Monday, October 02, 2006

Backwards chest x-rays and other things I know are wrong

There is something on TV that regularly reminds me that it's fake. Look, guys, people's hearts are on the lower left. Is that so hard to remember? I suppose the problem is that TV people don't know the outline of a heart on a chest x-ray. Otherwise maybe they would stop putting up chest x-rays backwards on view screens. Occasionally they'll even put one up upside down, but apparently enough people can recognize that as wrong that it doesn't happen often.

Getting it backwards happens often. From casual observation, I'd even bet that TV people get it backwards more often than they get it right somehow. It seems that way. Even on my favorite Law & Order episodes where the pathologist is revealing some juicy, hypertechnical finding that is crucial to the case, there's a backwards chest x-ray in the background. Suddenly I'm brought back to reality that this is just an actress mouthing words from a script. What fun is that?

Of course I've always thought shows like Law & Order must drive some attorneys crazy in a similar way over all the improper questions and other poor procedure used in the courtroom scenes. Reality is not only boring, it's lengthy, too. While televised trials have shown there's some audience for reality, is that only because the news anchors on channels showing TV trials are so opinionated? Would unadulterated reality ever make it on TV?

I don't think about that last question much. TV will be whatever TV people make it. Instead I think about just how much of our society is obviously fake. The fakes are not obvious to everyone. Rarely are they as objective as a backwards chest x-ray, yet fake ideas, fake history, and fake science are all daily experiences unless I keep very much to myself.

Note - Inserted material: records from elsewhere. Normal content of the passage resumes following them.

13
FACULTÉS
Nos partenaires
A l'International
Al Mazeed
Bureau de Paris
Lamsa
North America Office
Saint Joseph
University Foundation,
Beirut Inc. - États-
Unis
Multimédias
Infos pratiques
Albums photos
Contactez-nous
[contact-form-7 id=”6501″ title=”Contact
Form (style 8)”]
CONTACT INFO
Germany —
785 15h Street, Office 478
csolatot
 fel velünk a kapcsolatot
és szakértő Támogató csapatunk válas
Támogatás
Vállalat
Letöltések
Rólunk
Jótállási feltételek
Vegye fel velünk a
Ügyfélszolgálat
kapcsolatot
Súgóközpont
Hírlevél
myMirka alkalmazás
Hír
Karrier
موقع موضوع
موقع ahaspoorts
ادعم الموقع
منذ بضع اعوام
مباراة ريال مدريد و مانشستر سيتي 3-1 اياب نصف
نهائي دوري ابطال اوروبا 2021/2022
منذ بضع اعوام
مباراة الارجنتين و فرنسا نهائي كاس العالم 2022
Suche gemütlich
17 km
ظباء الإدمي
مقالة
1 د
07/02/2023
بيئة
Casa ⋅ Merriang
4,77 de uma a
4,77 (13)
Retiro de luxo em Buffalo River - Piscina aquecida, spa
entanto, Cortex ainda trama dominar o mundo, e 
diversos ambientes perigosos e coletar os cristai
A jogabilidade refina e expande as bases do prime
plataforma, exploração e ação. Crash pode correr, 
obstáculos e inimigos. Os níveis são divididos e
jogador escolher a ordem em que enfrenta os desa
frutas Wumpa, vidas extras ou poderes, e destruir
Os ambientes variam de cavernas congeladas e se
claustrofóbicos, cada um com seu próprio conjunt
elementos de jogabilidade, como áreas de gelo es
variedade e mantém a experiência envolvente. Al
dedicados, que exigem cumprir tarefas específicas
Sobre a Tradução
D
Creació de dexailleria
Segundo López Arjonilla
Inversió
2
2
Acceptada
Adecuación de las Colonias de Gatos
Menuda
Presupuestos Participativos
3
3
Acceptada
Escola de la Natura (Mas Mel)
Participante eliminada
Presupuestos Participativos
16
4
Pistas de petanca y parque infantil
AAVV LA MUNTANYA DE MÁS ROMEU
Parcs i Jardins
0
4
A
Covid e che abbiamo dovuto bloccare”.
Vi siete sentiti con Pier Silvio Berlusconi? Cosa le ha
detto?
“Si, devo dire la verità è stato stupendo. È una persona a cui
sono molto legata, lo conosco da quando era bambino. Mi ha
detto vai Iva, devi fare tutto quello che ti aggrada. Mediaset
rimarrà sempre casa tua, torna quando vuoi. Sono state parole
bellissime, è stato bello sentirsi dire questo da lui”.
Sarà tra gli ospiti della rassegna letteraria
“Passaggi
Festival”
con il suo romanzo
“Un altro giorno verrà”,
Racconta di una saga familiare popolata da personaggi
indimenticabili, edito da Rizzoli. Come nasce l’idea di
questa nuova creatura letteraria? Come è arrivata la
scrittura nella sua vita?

So I came to something I said last time. I never have found a role model about whom I would say, "This person has it exactly right." There's no one like that in politics or religion, no one regarding how to live life or have interpersonal relationships. Even scientists become fake when they talk beyond their expertise. Reality and experience are the teachers. Science confirmed that for me in many ways. Yet I am not atheist or agnostic. I know God. If no one else believes that, I still know God. God has never put up a chest x-ray backwards or anything like that to make me question that He is God. But He has told me things that say He is not the God traditionalists believe in. He does not have unlimited power. He does not have unlimited knowledge. As a matter of fact, He has no database at all to feed me any fact I don't already know. He's never told me there's some bag of money hidden in some bushes for me. What He does do is take my concerns and order them in ways that amaze me, giving me a clear direction in some area where I felt confused on my own. He's answered my prayers in other ways, taking away some negative emotions, reinforcing others, giving me strength and comfort as I need it, often without my asking.

That is the God I came to know after that road-to-Damascus experience 17 years ago. I look at our culture, and almost everyone is talking about some other God, both theists and atheists, getting so many parts of what I know backwards. I try to do the same thing as when I see a backwards chest x-ray on TV, just shrug and realize that I'm listening to fantasy. But so much of our culture is backwards. Many of my fellow liberals like the idea that all religions are true. Yet I find greater truth in saying all religions are false in some way or all dogma is false, as I wrote recently.

Most of life is not as objectively wrong as a backwards chest x-ray, but it is just as backwards. People tend to say their enemies are wrong, but not them, oh no. People like to think they know what they're doing. It doesn't look that way. It looks like life is bigger than almost everyone.

Maybe nature will help us out through cultural evolution being driven by our nature, working on our institutions that have been building since the agriculture revolution. Hopefully when we finish adpting to that and to the scientific revolution, we'll be smarter, humbler and kinder, because the alternatives are so deadly. Maybe God will help with this. Maybe He'd rather see what happens naturally, for the most part. No matter how ugly the present looks to me, I can find hope.

But I can also find ugly and mistakes. I can decide what to do besides yell at the TV that the chest x-ray is backwards. It's not much. God confirms that for me, that there's not much I can do. I can live my life with Him and see how much better that is than without Him, but to tell that to anyone raises such impossible questions, from those who say there is no God to those who are certain they already know Him.

The heart is on the lower left. It's too bad all of life doesn't come with such clear directions. At the same time, I'm forever reminded at how badly people do with even those simple directions.